(Document layout detection data)
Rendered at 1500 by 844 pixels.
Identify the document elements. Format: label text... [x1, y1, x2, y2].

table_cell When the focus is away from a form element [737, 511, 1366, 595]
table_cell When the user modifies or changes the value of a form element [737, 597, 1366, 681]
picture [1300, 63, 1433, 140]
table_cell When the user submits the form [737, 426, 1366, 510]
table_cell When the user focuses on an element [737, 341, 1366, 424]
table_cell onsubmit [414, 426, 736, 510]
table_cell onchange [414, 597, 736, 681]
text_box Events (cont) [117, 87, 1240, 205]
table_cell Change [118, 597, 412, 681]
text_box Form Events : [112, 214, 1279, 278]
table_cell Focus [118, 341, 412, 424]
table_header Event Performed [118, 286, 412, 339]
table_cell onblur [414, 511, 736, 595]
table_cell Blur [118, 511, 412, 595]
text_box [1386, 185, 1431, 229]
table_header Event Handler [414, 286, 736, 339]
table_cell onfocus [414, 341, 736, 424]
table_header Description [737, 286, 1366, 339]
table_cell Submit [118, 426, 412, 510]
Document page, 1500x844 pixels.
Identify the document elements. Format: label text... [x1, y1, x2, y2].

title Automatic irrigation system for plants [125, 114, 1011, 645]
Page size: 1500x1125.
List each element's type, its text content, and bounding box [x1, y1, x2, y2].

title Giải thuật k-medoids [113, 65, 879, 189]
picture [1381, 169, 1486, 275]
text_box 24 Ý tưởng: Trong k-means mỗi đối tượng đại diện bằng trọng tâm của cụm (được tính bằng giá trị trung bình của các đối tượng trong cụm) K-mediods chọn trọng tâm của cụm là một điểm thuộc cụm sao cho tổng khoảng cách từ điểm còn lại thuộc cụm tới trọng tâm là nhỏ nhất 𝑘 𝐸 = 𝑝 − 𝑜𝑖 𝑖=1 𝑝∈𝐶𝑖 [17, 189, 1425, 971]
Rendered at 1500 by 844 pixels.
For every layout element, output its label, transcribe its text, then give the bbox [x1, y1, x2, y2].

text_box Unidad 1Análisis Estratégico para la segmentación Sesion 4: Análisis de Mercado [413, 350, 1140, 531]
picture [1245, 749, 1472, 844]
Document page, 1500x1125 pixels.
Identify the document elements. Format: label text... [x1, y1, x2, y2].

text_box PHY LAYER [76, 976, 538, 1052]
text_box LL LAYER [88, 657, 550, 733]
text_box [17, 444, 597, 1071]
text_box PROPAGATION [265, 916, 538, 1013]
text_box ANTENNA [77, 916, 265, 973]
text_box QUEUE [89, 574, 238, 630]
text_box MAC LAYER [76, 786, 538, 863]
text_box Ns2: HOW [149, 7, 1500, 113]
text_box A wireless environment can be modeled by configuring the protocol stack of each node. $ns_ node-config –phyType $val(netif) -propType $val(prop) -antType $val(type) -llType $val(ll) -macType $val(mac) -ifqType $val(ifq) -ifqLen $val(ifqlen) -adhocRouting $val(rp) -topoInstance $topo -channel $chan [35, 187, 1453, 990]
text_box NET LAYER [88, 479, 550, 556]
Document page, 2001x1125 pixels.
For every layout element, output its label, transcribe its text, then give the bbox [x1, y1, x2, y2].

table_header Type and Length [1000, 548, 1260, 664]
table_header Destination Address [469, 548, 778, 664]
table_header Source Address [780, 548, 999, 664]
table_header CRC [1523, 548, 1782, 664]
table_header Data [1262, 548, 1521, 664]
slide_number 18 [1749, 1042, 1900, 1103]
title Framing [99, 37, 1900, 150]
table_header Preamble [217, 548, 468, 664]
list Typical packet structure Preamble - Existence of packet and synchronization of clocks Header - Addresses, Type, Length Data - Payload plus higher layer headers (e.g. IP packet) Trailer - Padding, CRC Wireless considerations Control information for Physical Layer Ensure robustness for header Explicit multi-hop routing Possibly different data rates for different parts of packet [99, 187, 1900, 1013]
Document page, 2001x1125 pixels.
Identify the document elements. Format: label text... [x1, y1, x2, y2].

To-do item — Please write the entries out again exactly as they stand.

Solution —
Rendered at 1500 by 844 pixels.
Identify the document elements. Format: label text... [x1, y1, x2, y2].

table_cell When the focus is away from a form element [737, 511, 1366, 595]
table_cell When the user modifies or changes the value of a form element [737, 597, 1366, 681]
picture [1300, 63, 1433, 140]
table_cell When the user submits the form [737, 426, 1366, 510]
table_cell When the user focuses on an element [737, 341, 1366, 424]
table_cell onsubmit [414, 426, 736, 510]
table_cell onchange [414, 597, 736, 681]
text_box Events (cont) [117, 87, 1240, 205]
table_cell Change [118, 597, 412, 681]
text_box Form Events : [112, 214, 1279, 278]
table_cell Focus [118, 341, 412, 424]
table_header Event Performed [118, 286, 412, 339]
table_cell onblur [414, 511, 736, 595]
table_cell Blur [118, 511, 412, 595]
text_box [1386, 185, 1431, 229]
table_header Event Handler [414, 286, 736, 339]
table_cell onfocus [414, 341, 736, 424]
table_header Description [737, 286, 1366, 339]
table_cell Submit [118, 426, 412, 510]
Document page, 1500x844 pixels.
Identify the document elements. Format: label text... [x1, y1, x2, y2].

title Automatic irrigation system for plants [125, 114, 1011, 645]
Page size: 1500x1125.
List each element's type, its text content, and bounding box [x1, y1, x2, y2].

title Giải thuật k-medoids [113, 65, 879, 189]
picture [1381, 169, 1486, 275]
text_box 24 Ý tưởng: Trong k-means mỗi đối tượng đại diện bằng trọng tâm của cụm (được tính bằng giá trị trung bình của các đối tượng trong cụm) K-mediods chọn trọng tâm của cụm là một điểm thuộc cụm sao cho tổng khoảng cách từ điểm còn lại thuộc cụm tới trọng tâm là nhỏ nhất 𝑘 𝐸 = 𝑝 − 𝑜𝑖 𝑖=1 𝑝∈𝐶𝑖 [17, 189, 1425, 971]
Rendered at 1500 by 844 pixels.
For every layout element, output its label, transcribe its text, then give the bbox [x1, y1, x2, y2].

text_box Unidad 1Análisis Estratégico para la segmentación Sesion 4: Análisis de Mercado [413, 350, 1140, 531]
picture [1245, 749, 1472, 844]
Document page, 1500x1125 pixels.
Identify the document elements. Format: label text... [x1, y1, x2, y2].

text_box PHY LAYER [76, 976, 538, 1052]
text_box LL LAYER [88, 657, 550, 733]
text_box [17, 444, 597, 1071]
text_box PROPAGATION [265, 916, 538, 1013]
text_box ANTENNA [77, 916, 265, 973]
text_box QUEUE [89, 574, 238, 630]
text_box MAC LAYER [76, 786, 538, 863]
text_box Ns2: HOW [149, 7, 1500, 113]
text_box A wireless environment can be modeled by configuring the protocol stack of each node. $ns_ node-config –phyType $val(netif) -propType $val(prop) -antType $val(type) -llType $val(ll) -macType $val(mac) -ifqType $val(ifq) -ifqLen $val(ifqlen) -adhocRouting $val(rp) -topoInstance $topo -channel $chan [35, 187, 1453, 990]
text_box NET LAYER [88, 479, 550, 556]
Document page, 2001x1125 pixels.
For every layout element, output its label, transcribe its text, then give the bbox [x1, y1, x2, y2].

table_header Type and Length [1000, 548, 1260, 664]
table_header Destination Address [469, 548, 778, 664]
table_header Source Address [780, 548, 999, 664]
table_header CRC [1523, 548, 1782, 664]
table_header Data [1262, 548, 1521, 664]
slide_number 18 [1749, 1042, 1900, 1103]
title Framing [99, 37, 1900, 150]
table_header Preamble [217, 548, 468, 664]
list Typical packet structure Preamble - Existence of packet and synchronization of clocks Header - Addresses, Type, Length Data - Payload plus higher layer headers (e.g. IP packet) Trailer - Padding, CRC Wireless considerations Control information for Physical Layer Ensure robustness for header Explicit multi-hop routing Possibly different data rates for different parts of packet [99, 187, 1900, 1013]
Document page, 2001x1125 pixels.
Identify the document elements. Format: label text... [x1, y1, x2, y2].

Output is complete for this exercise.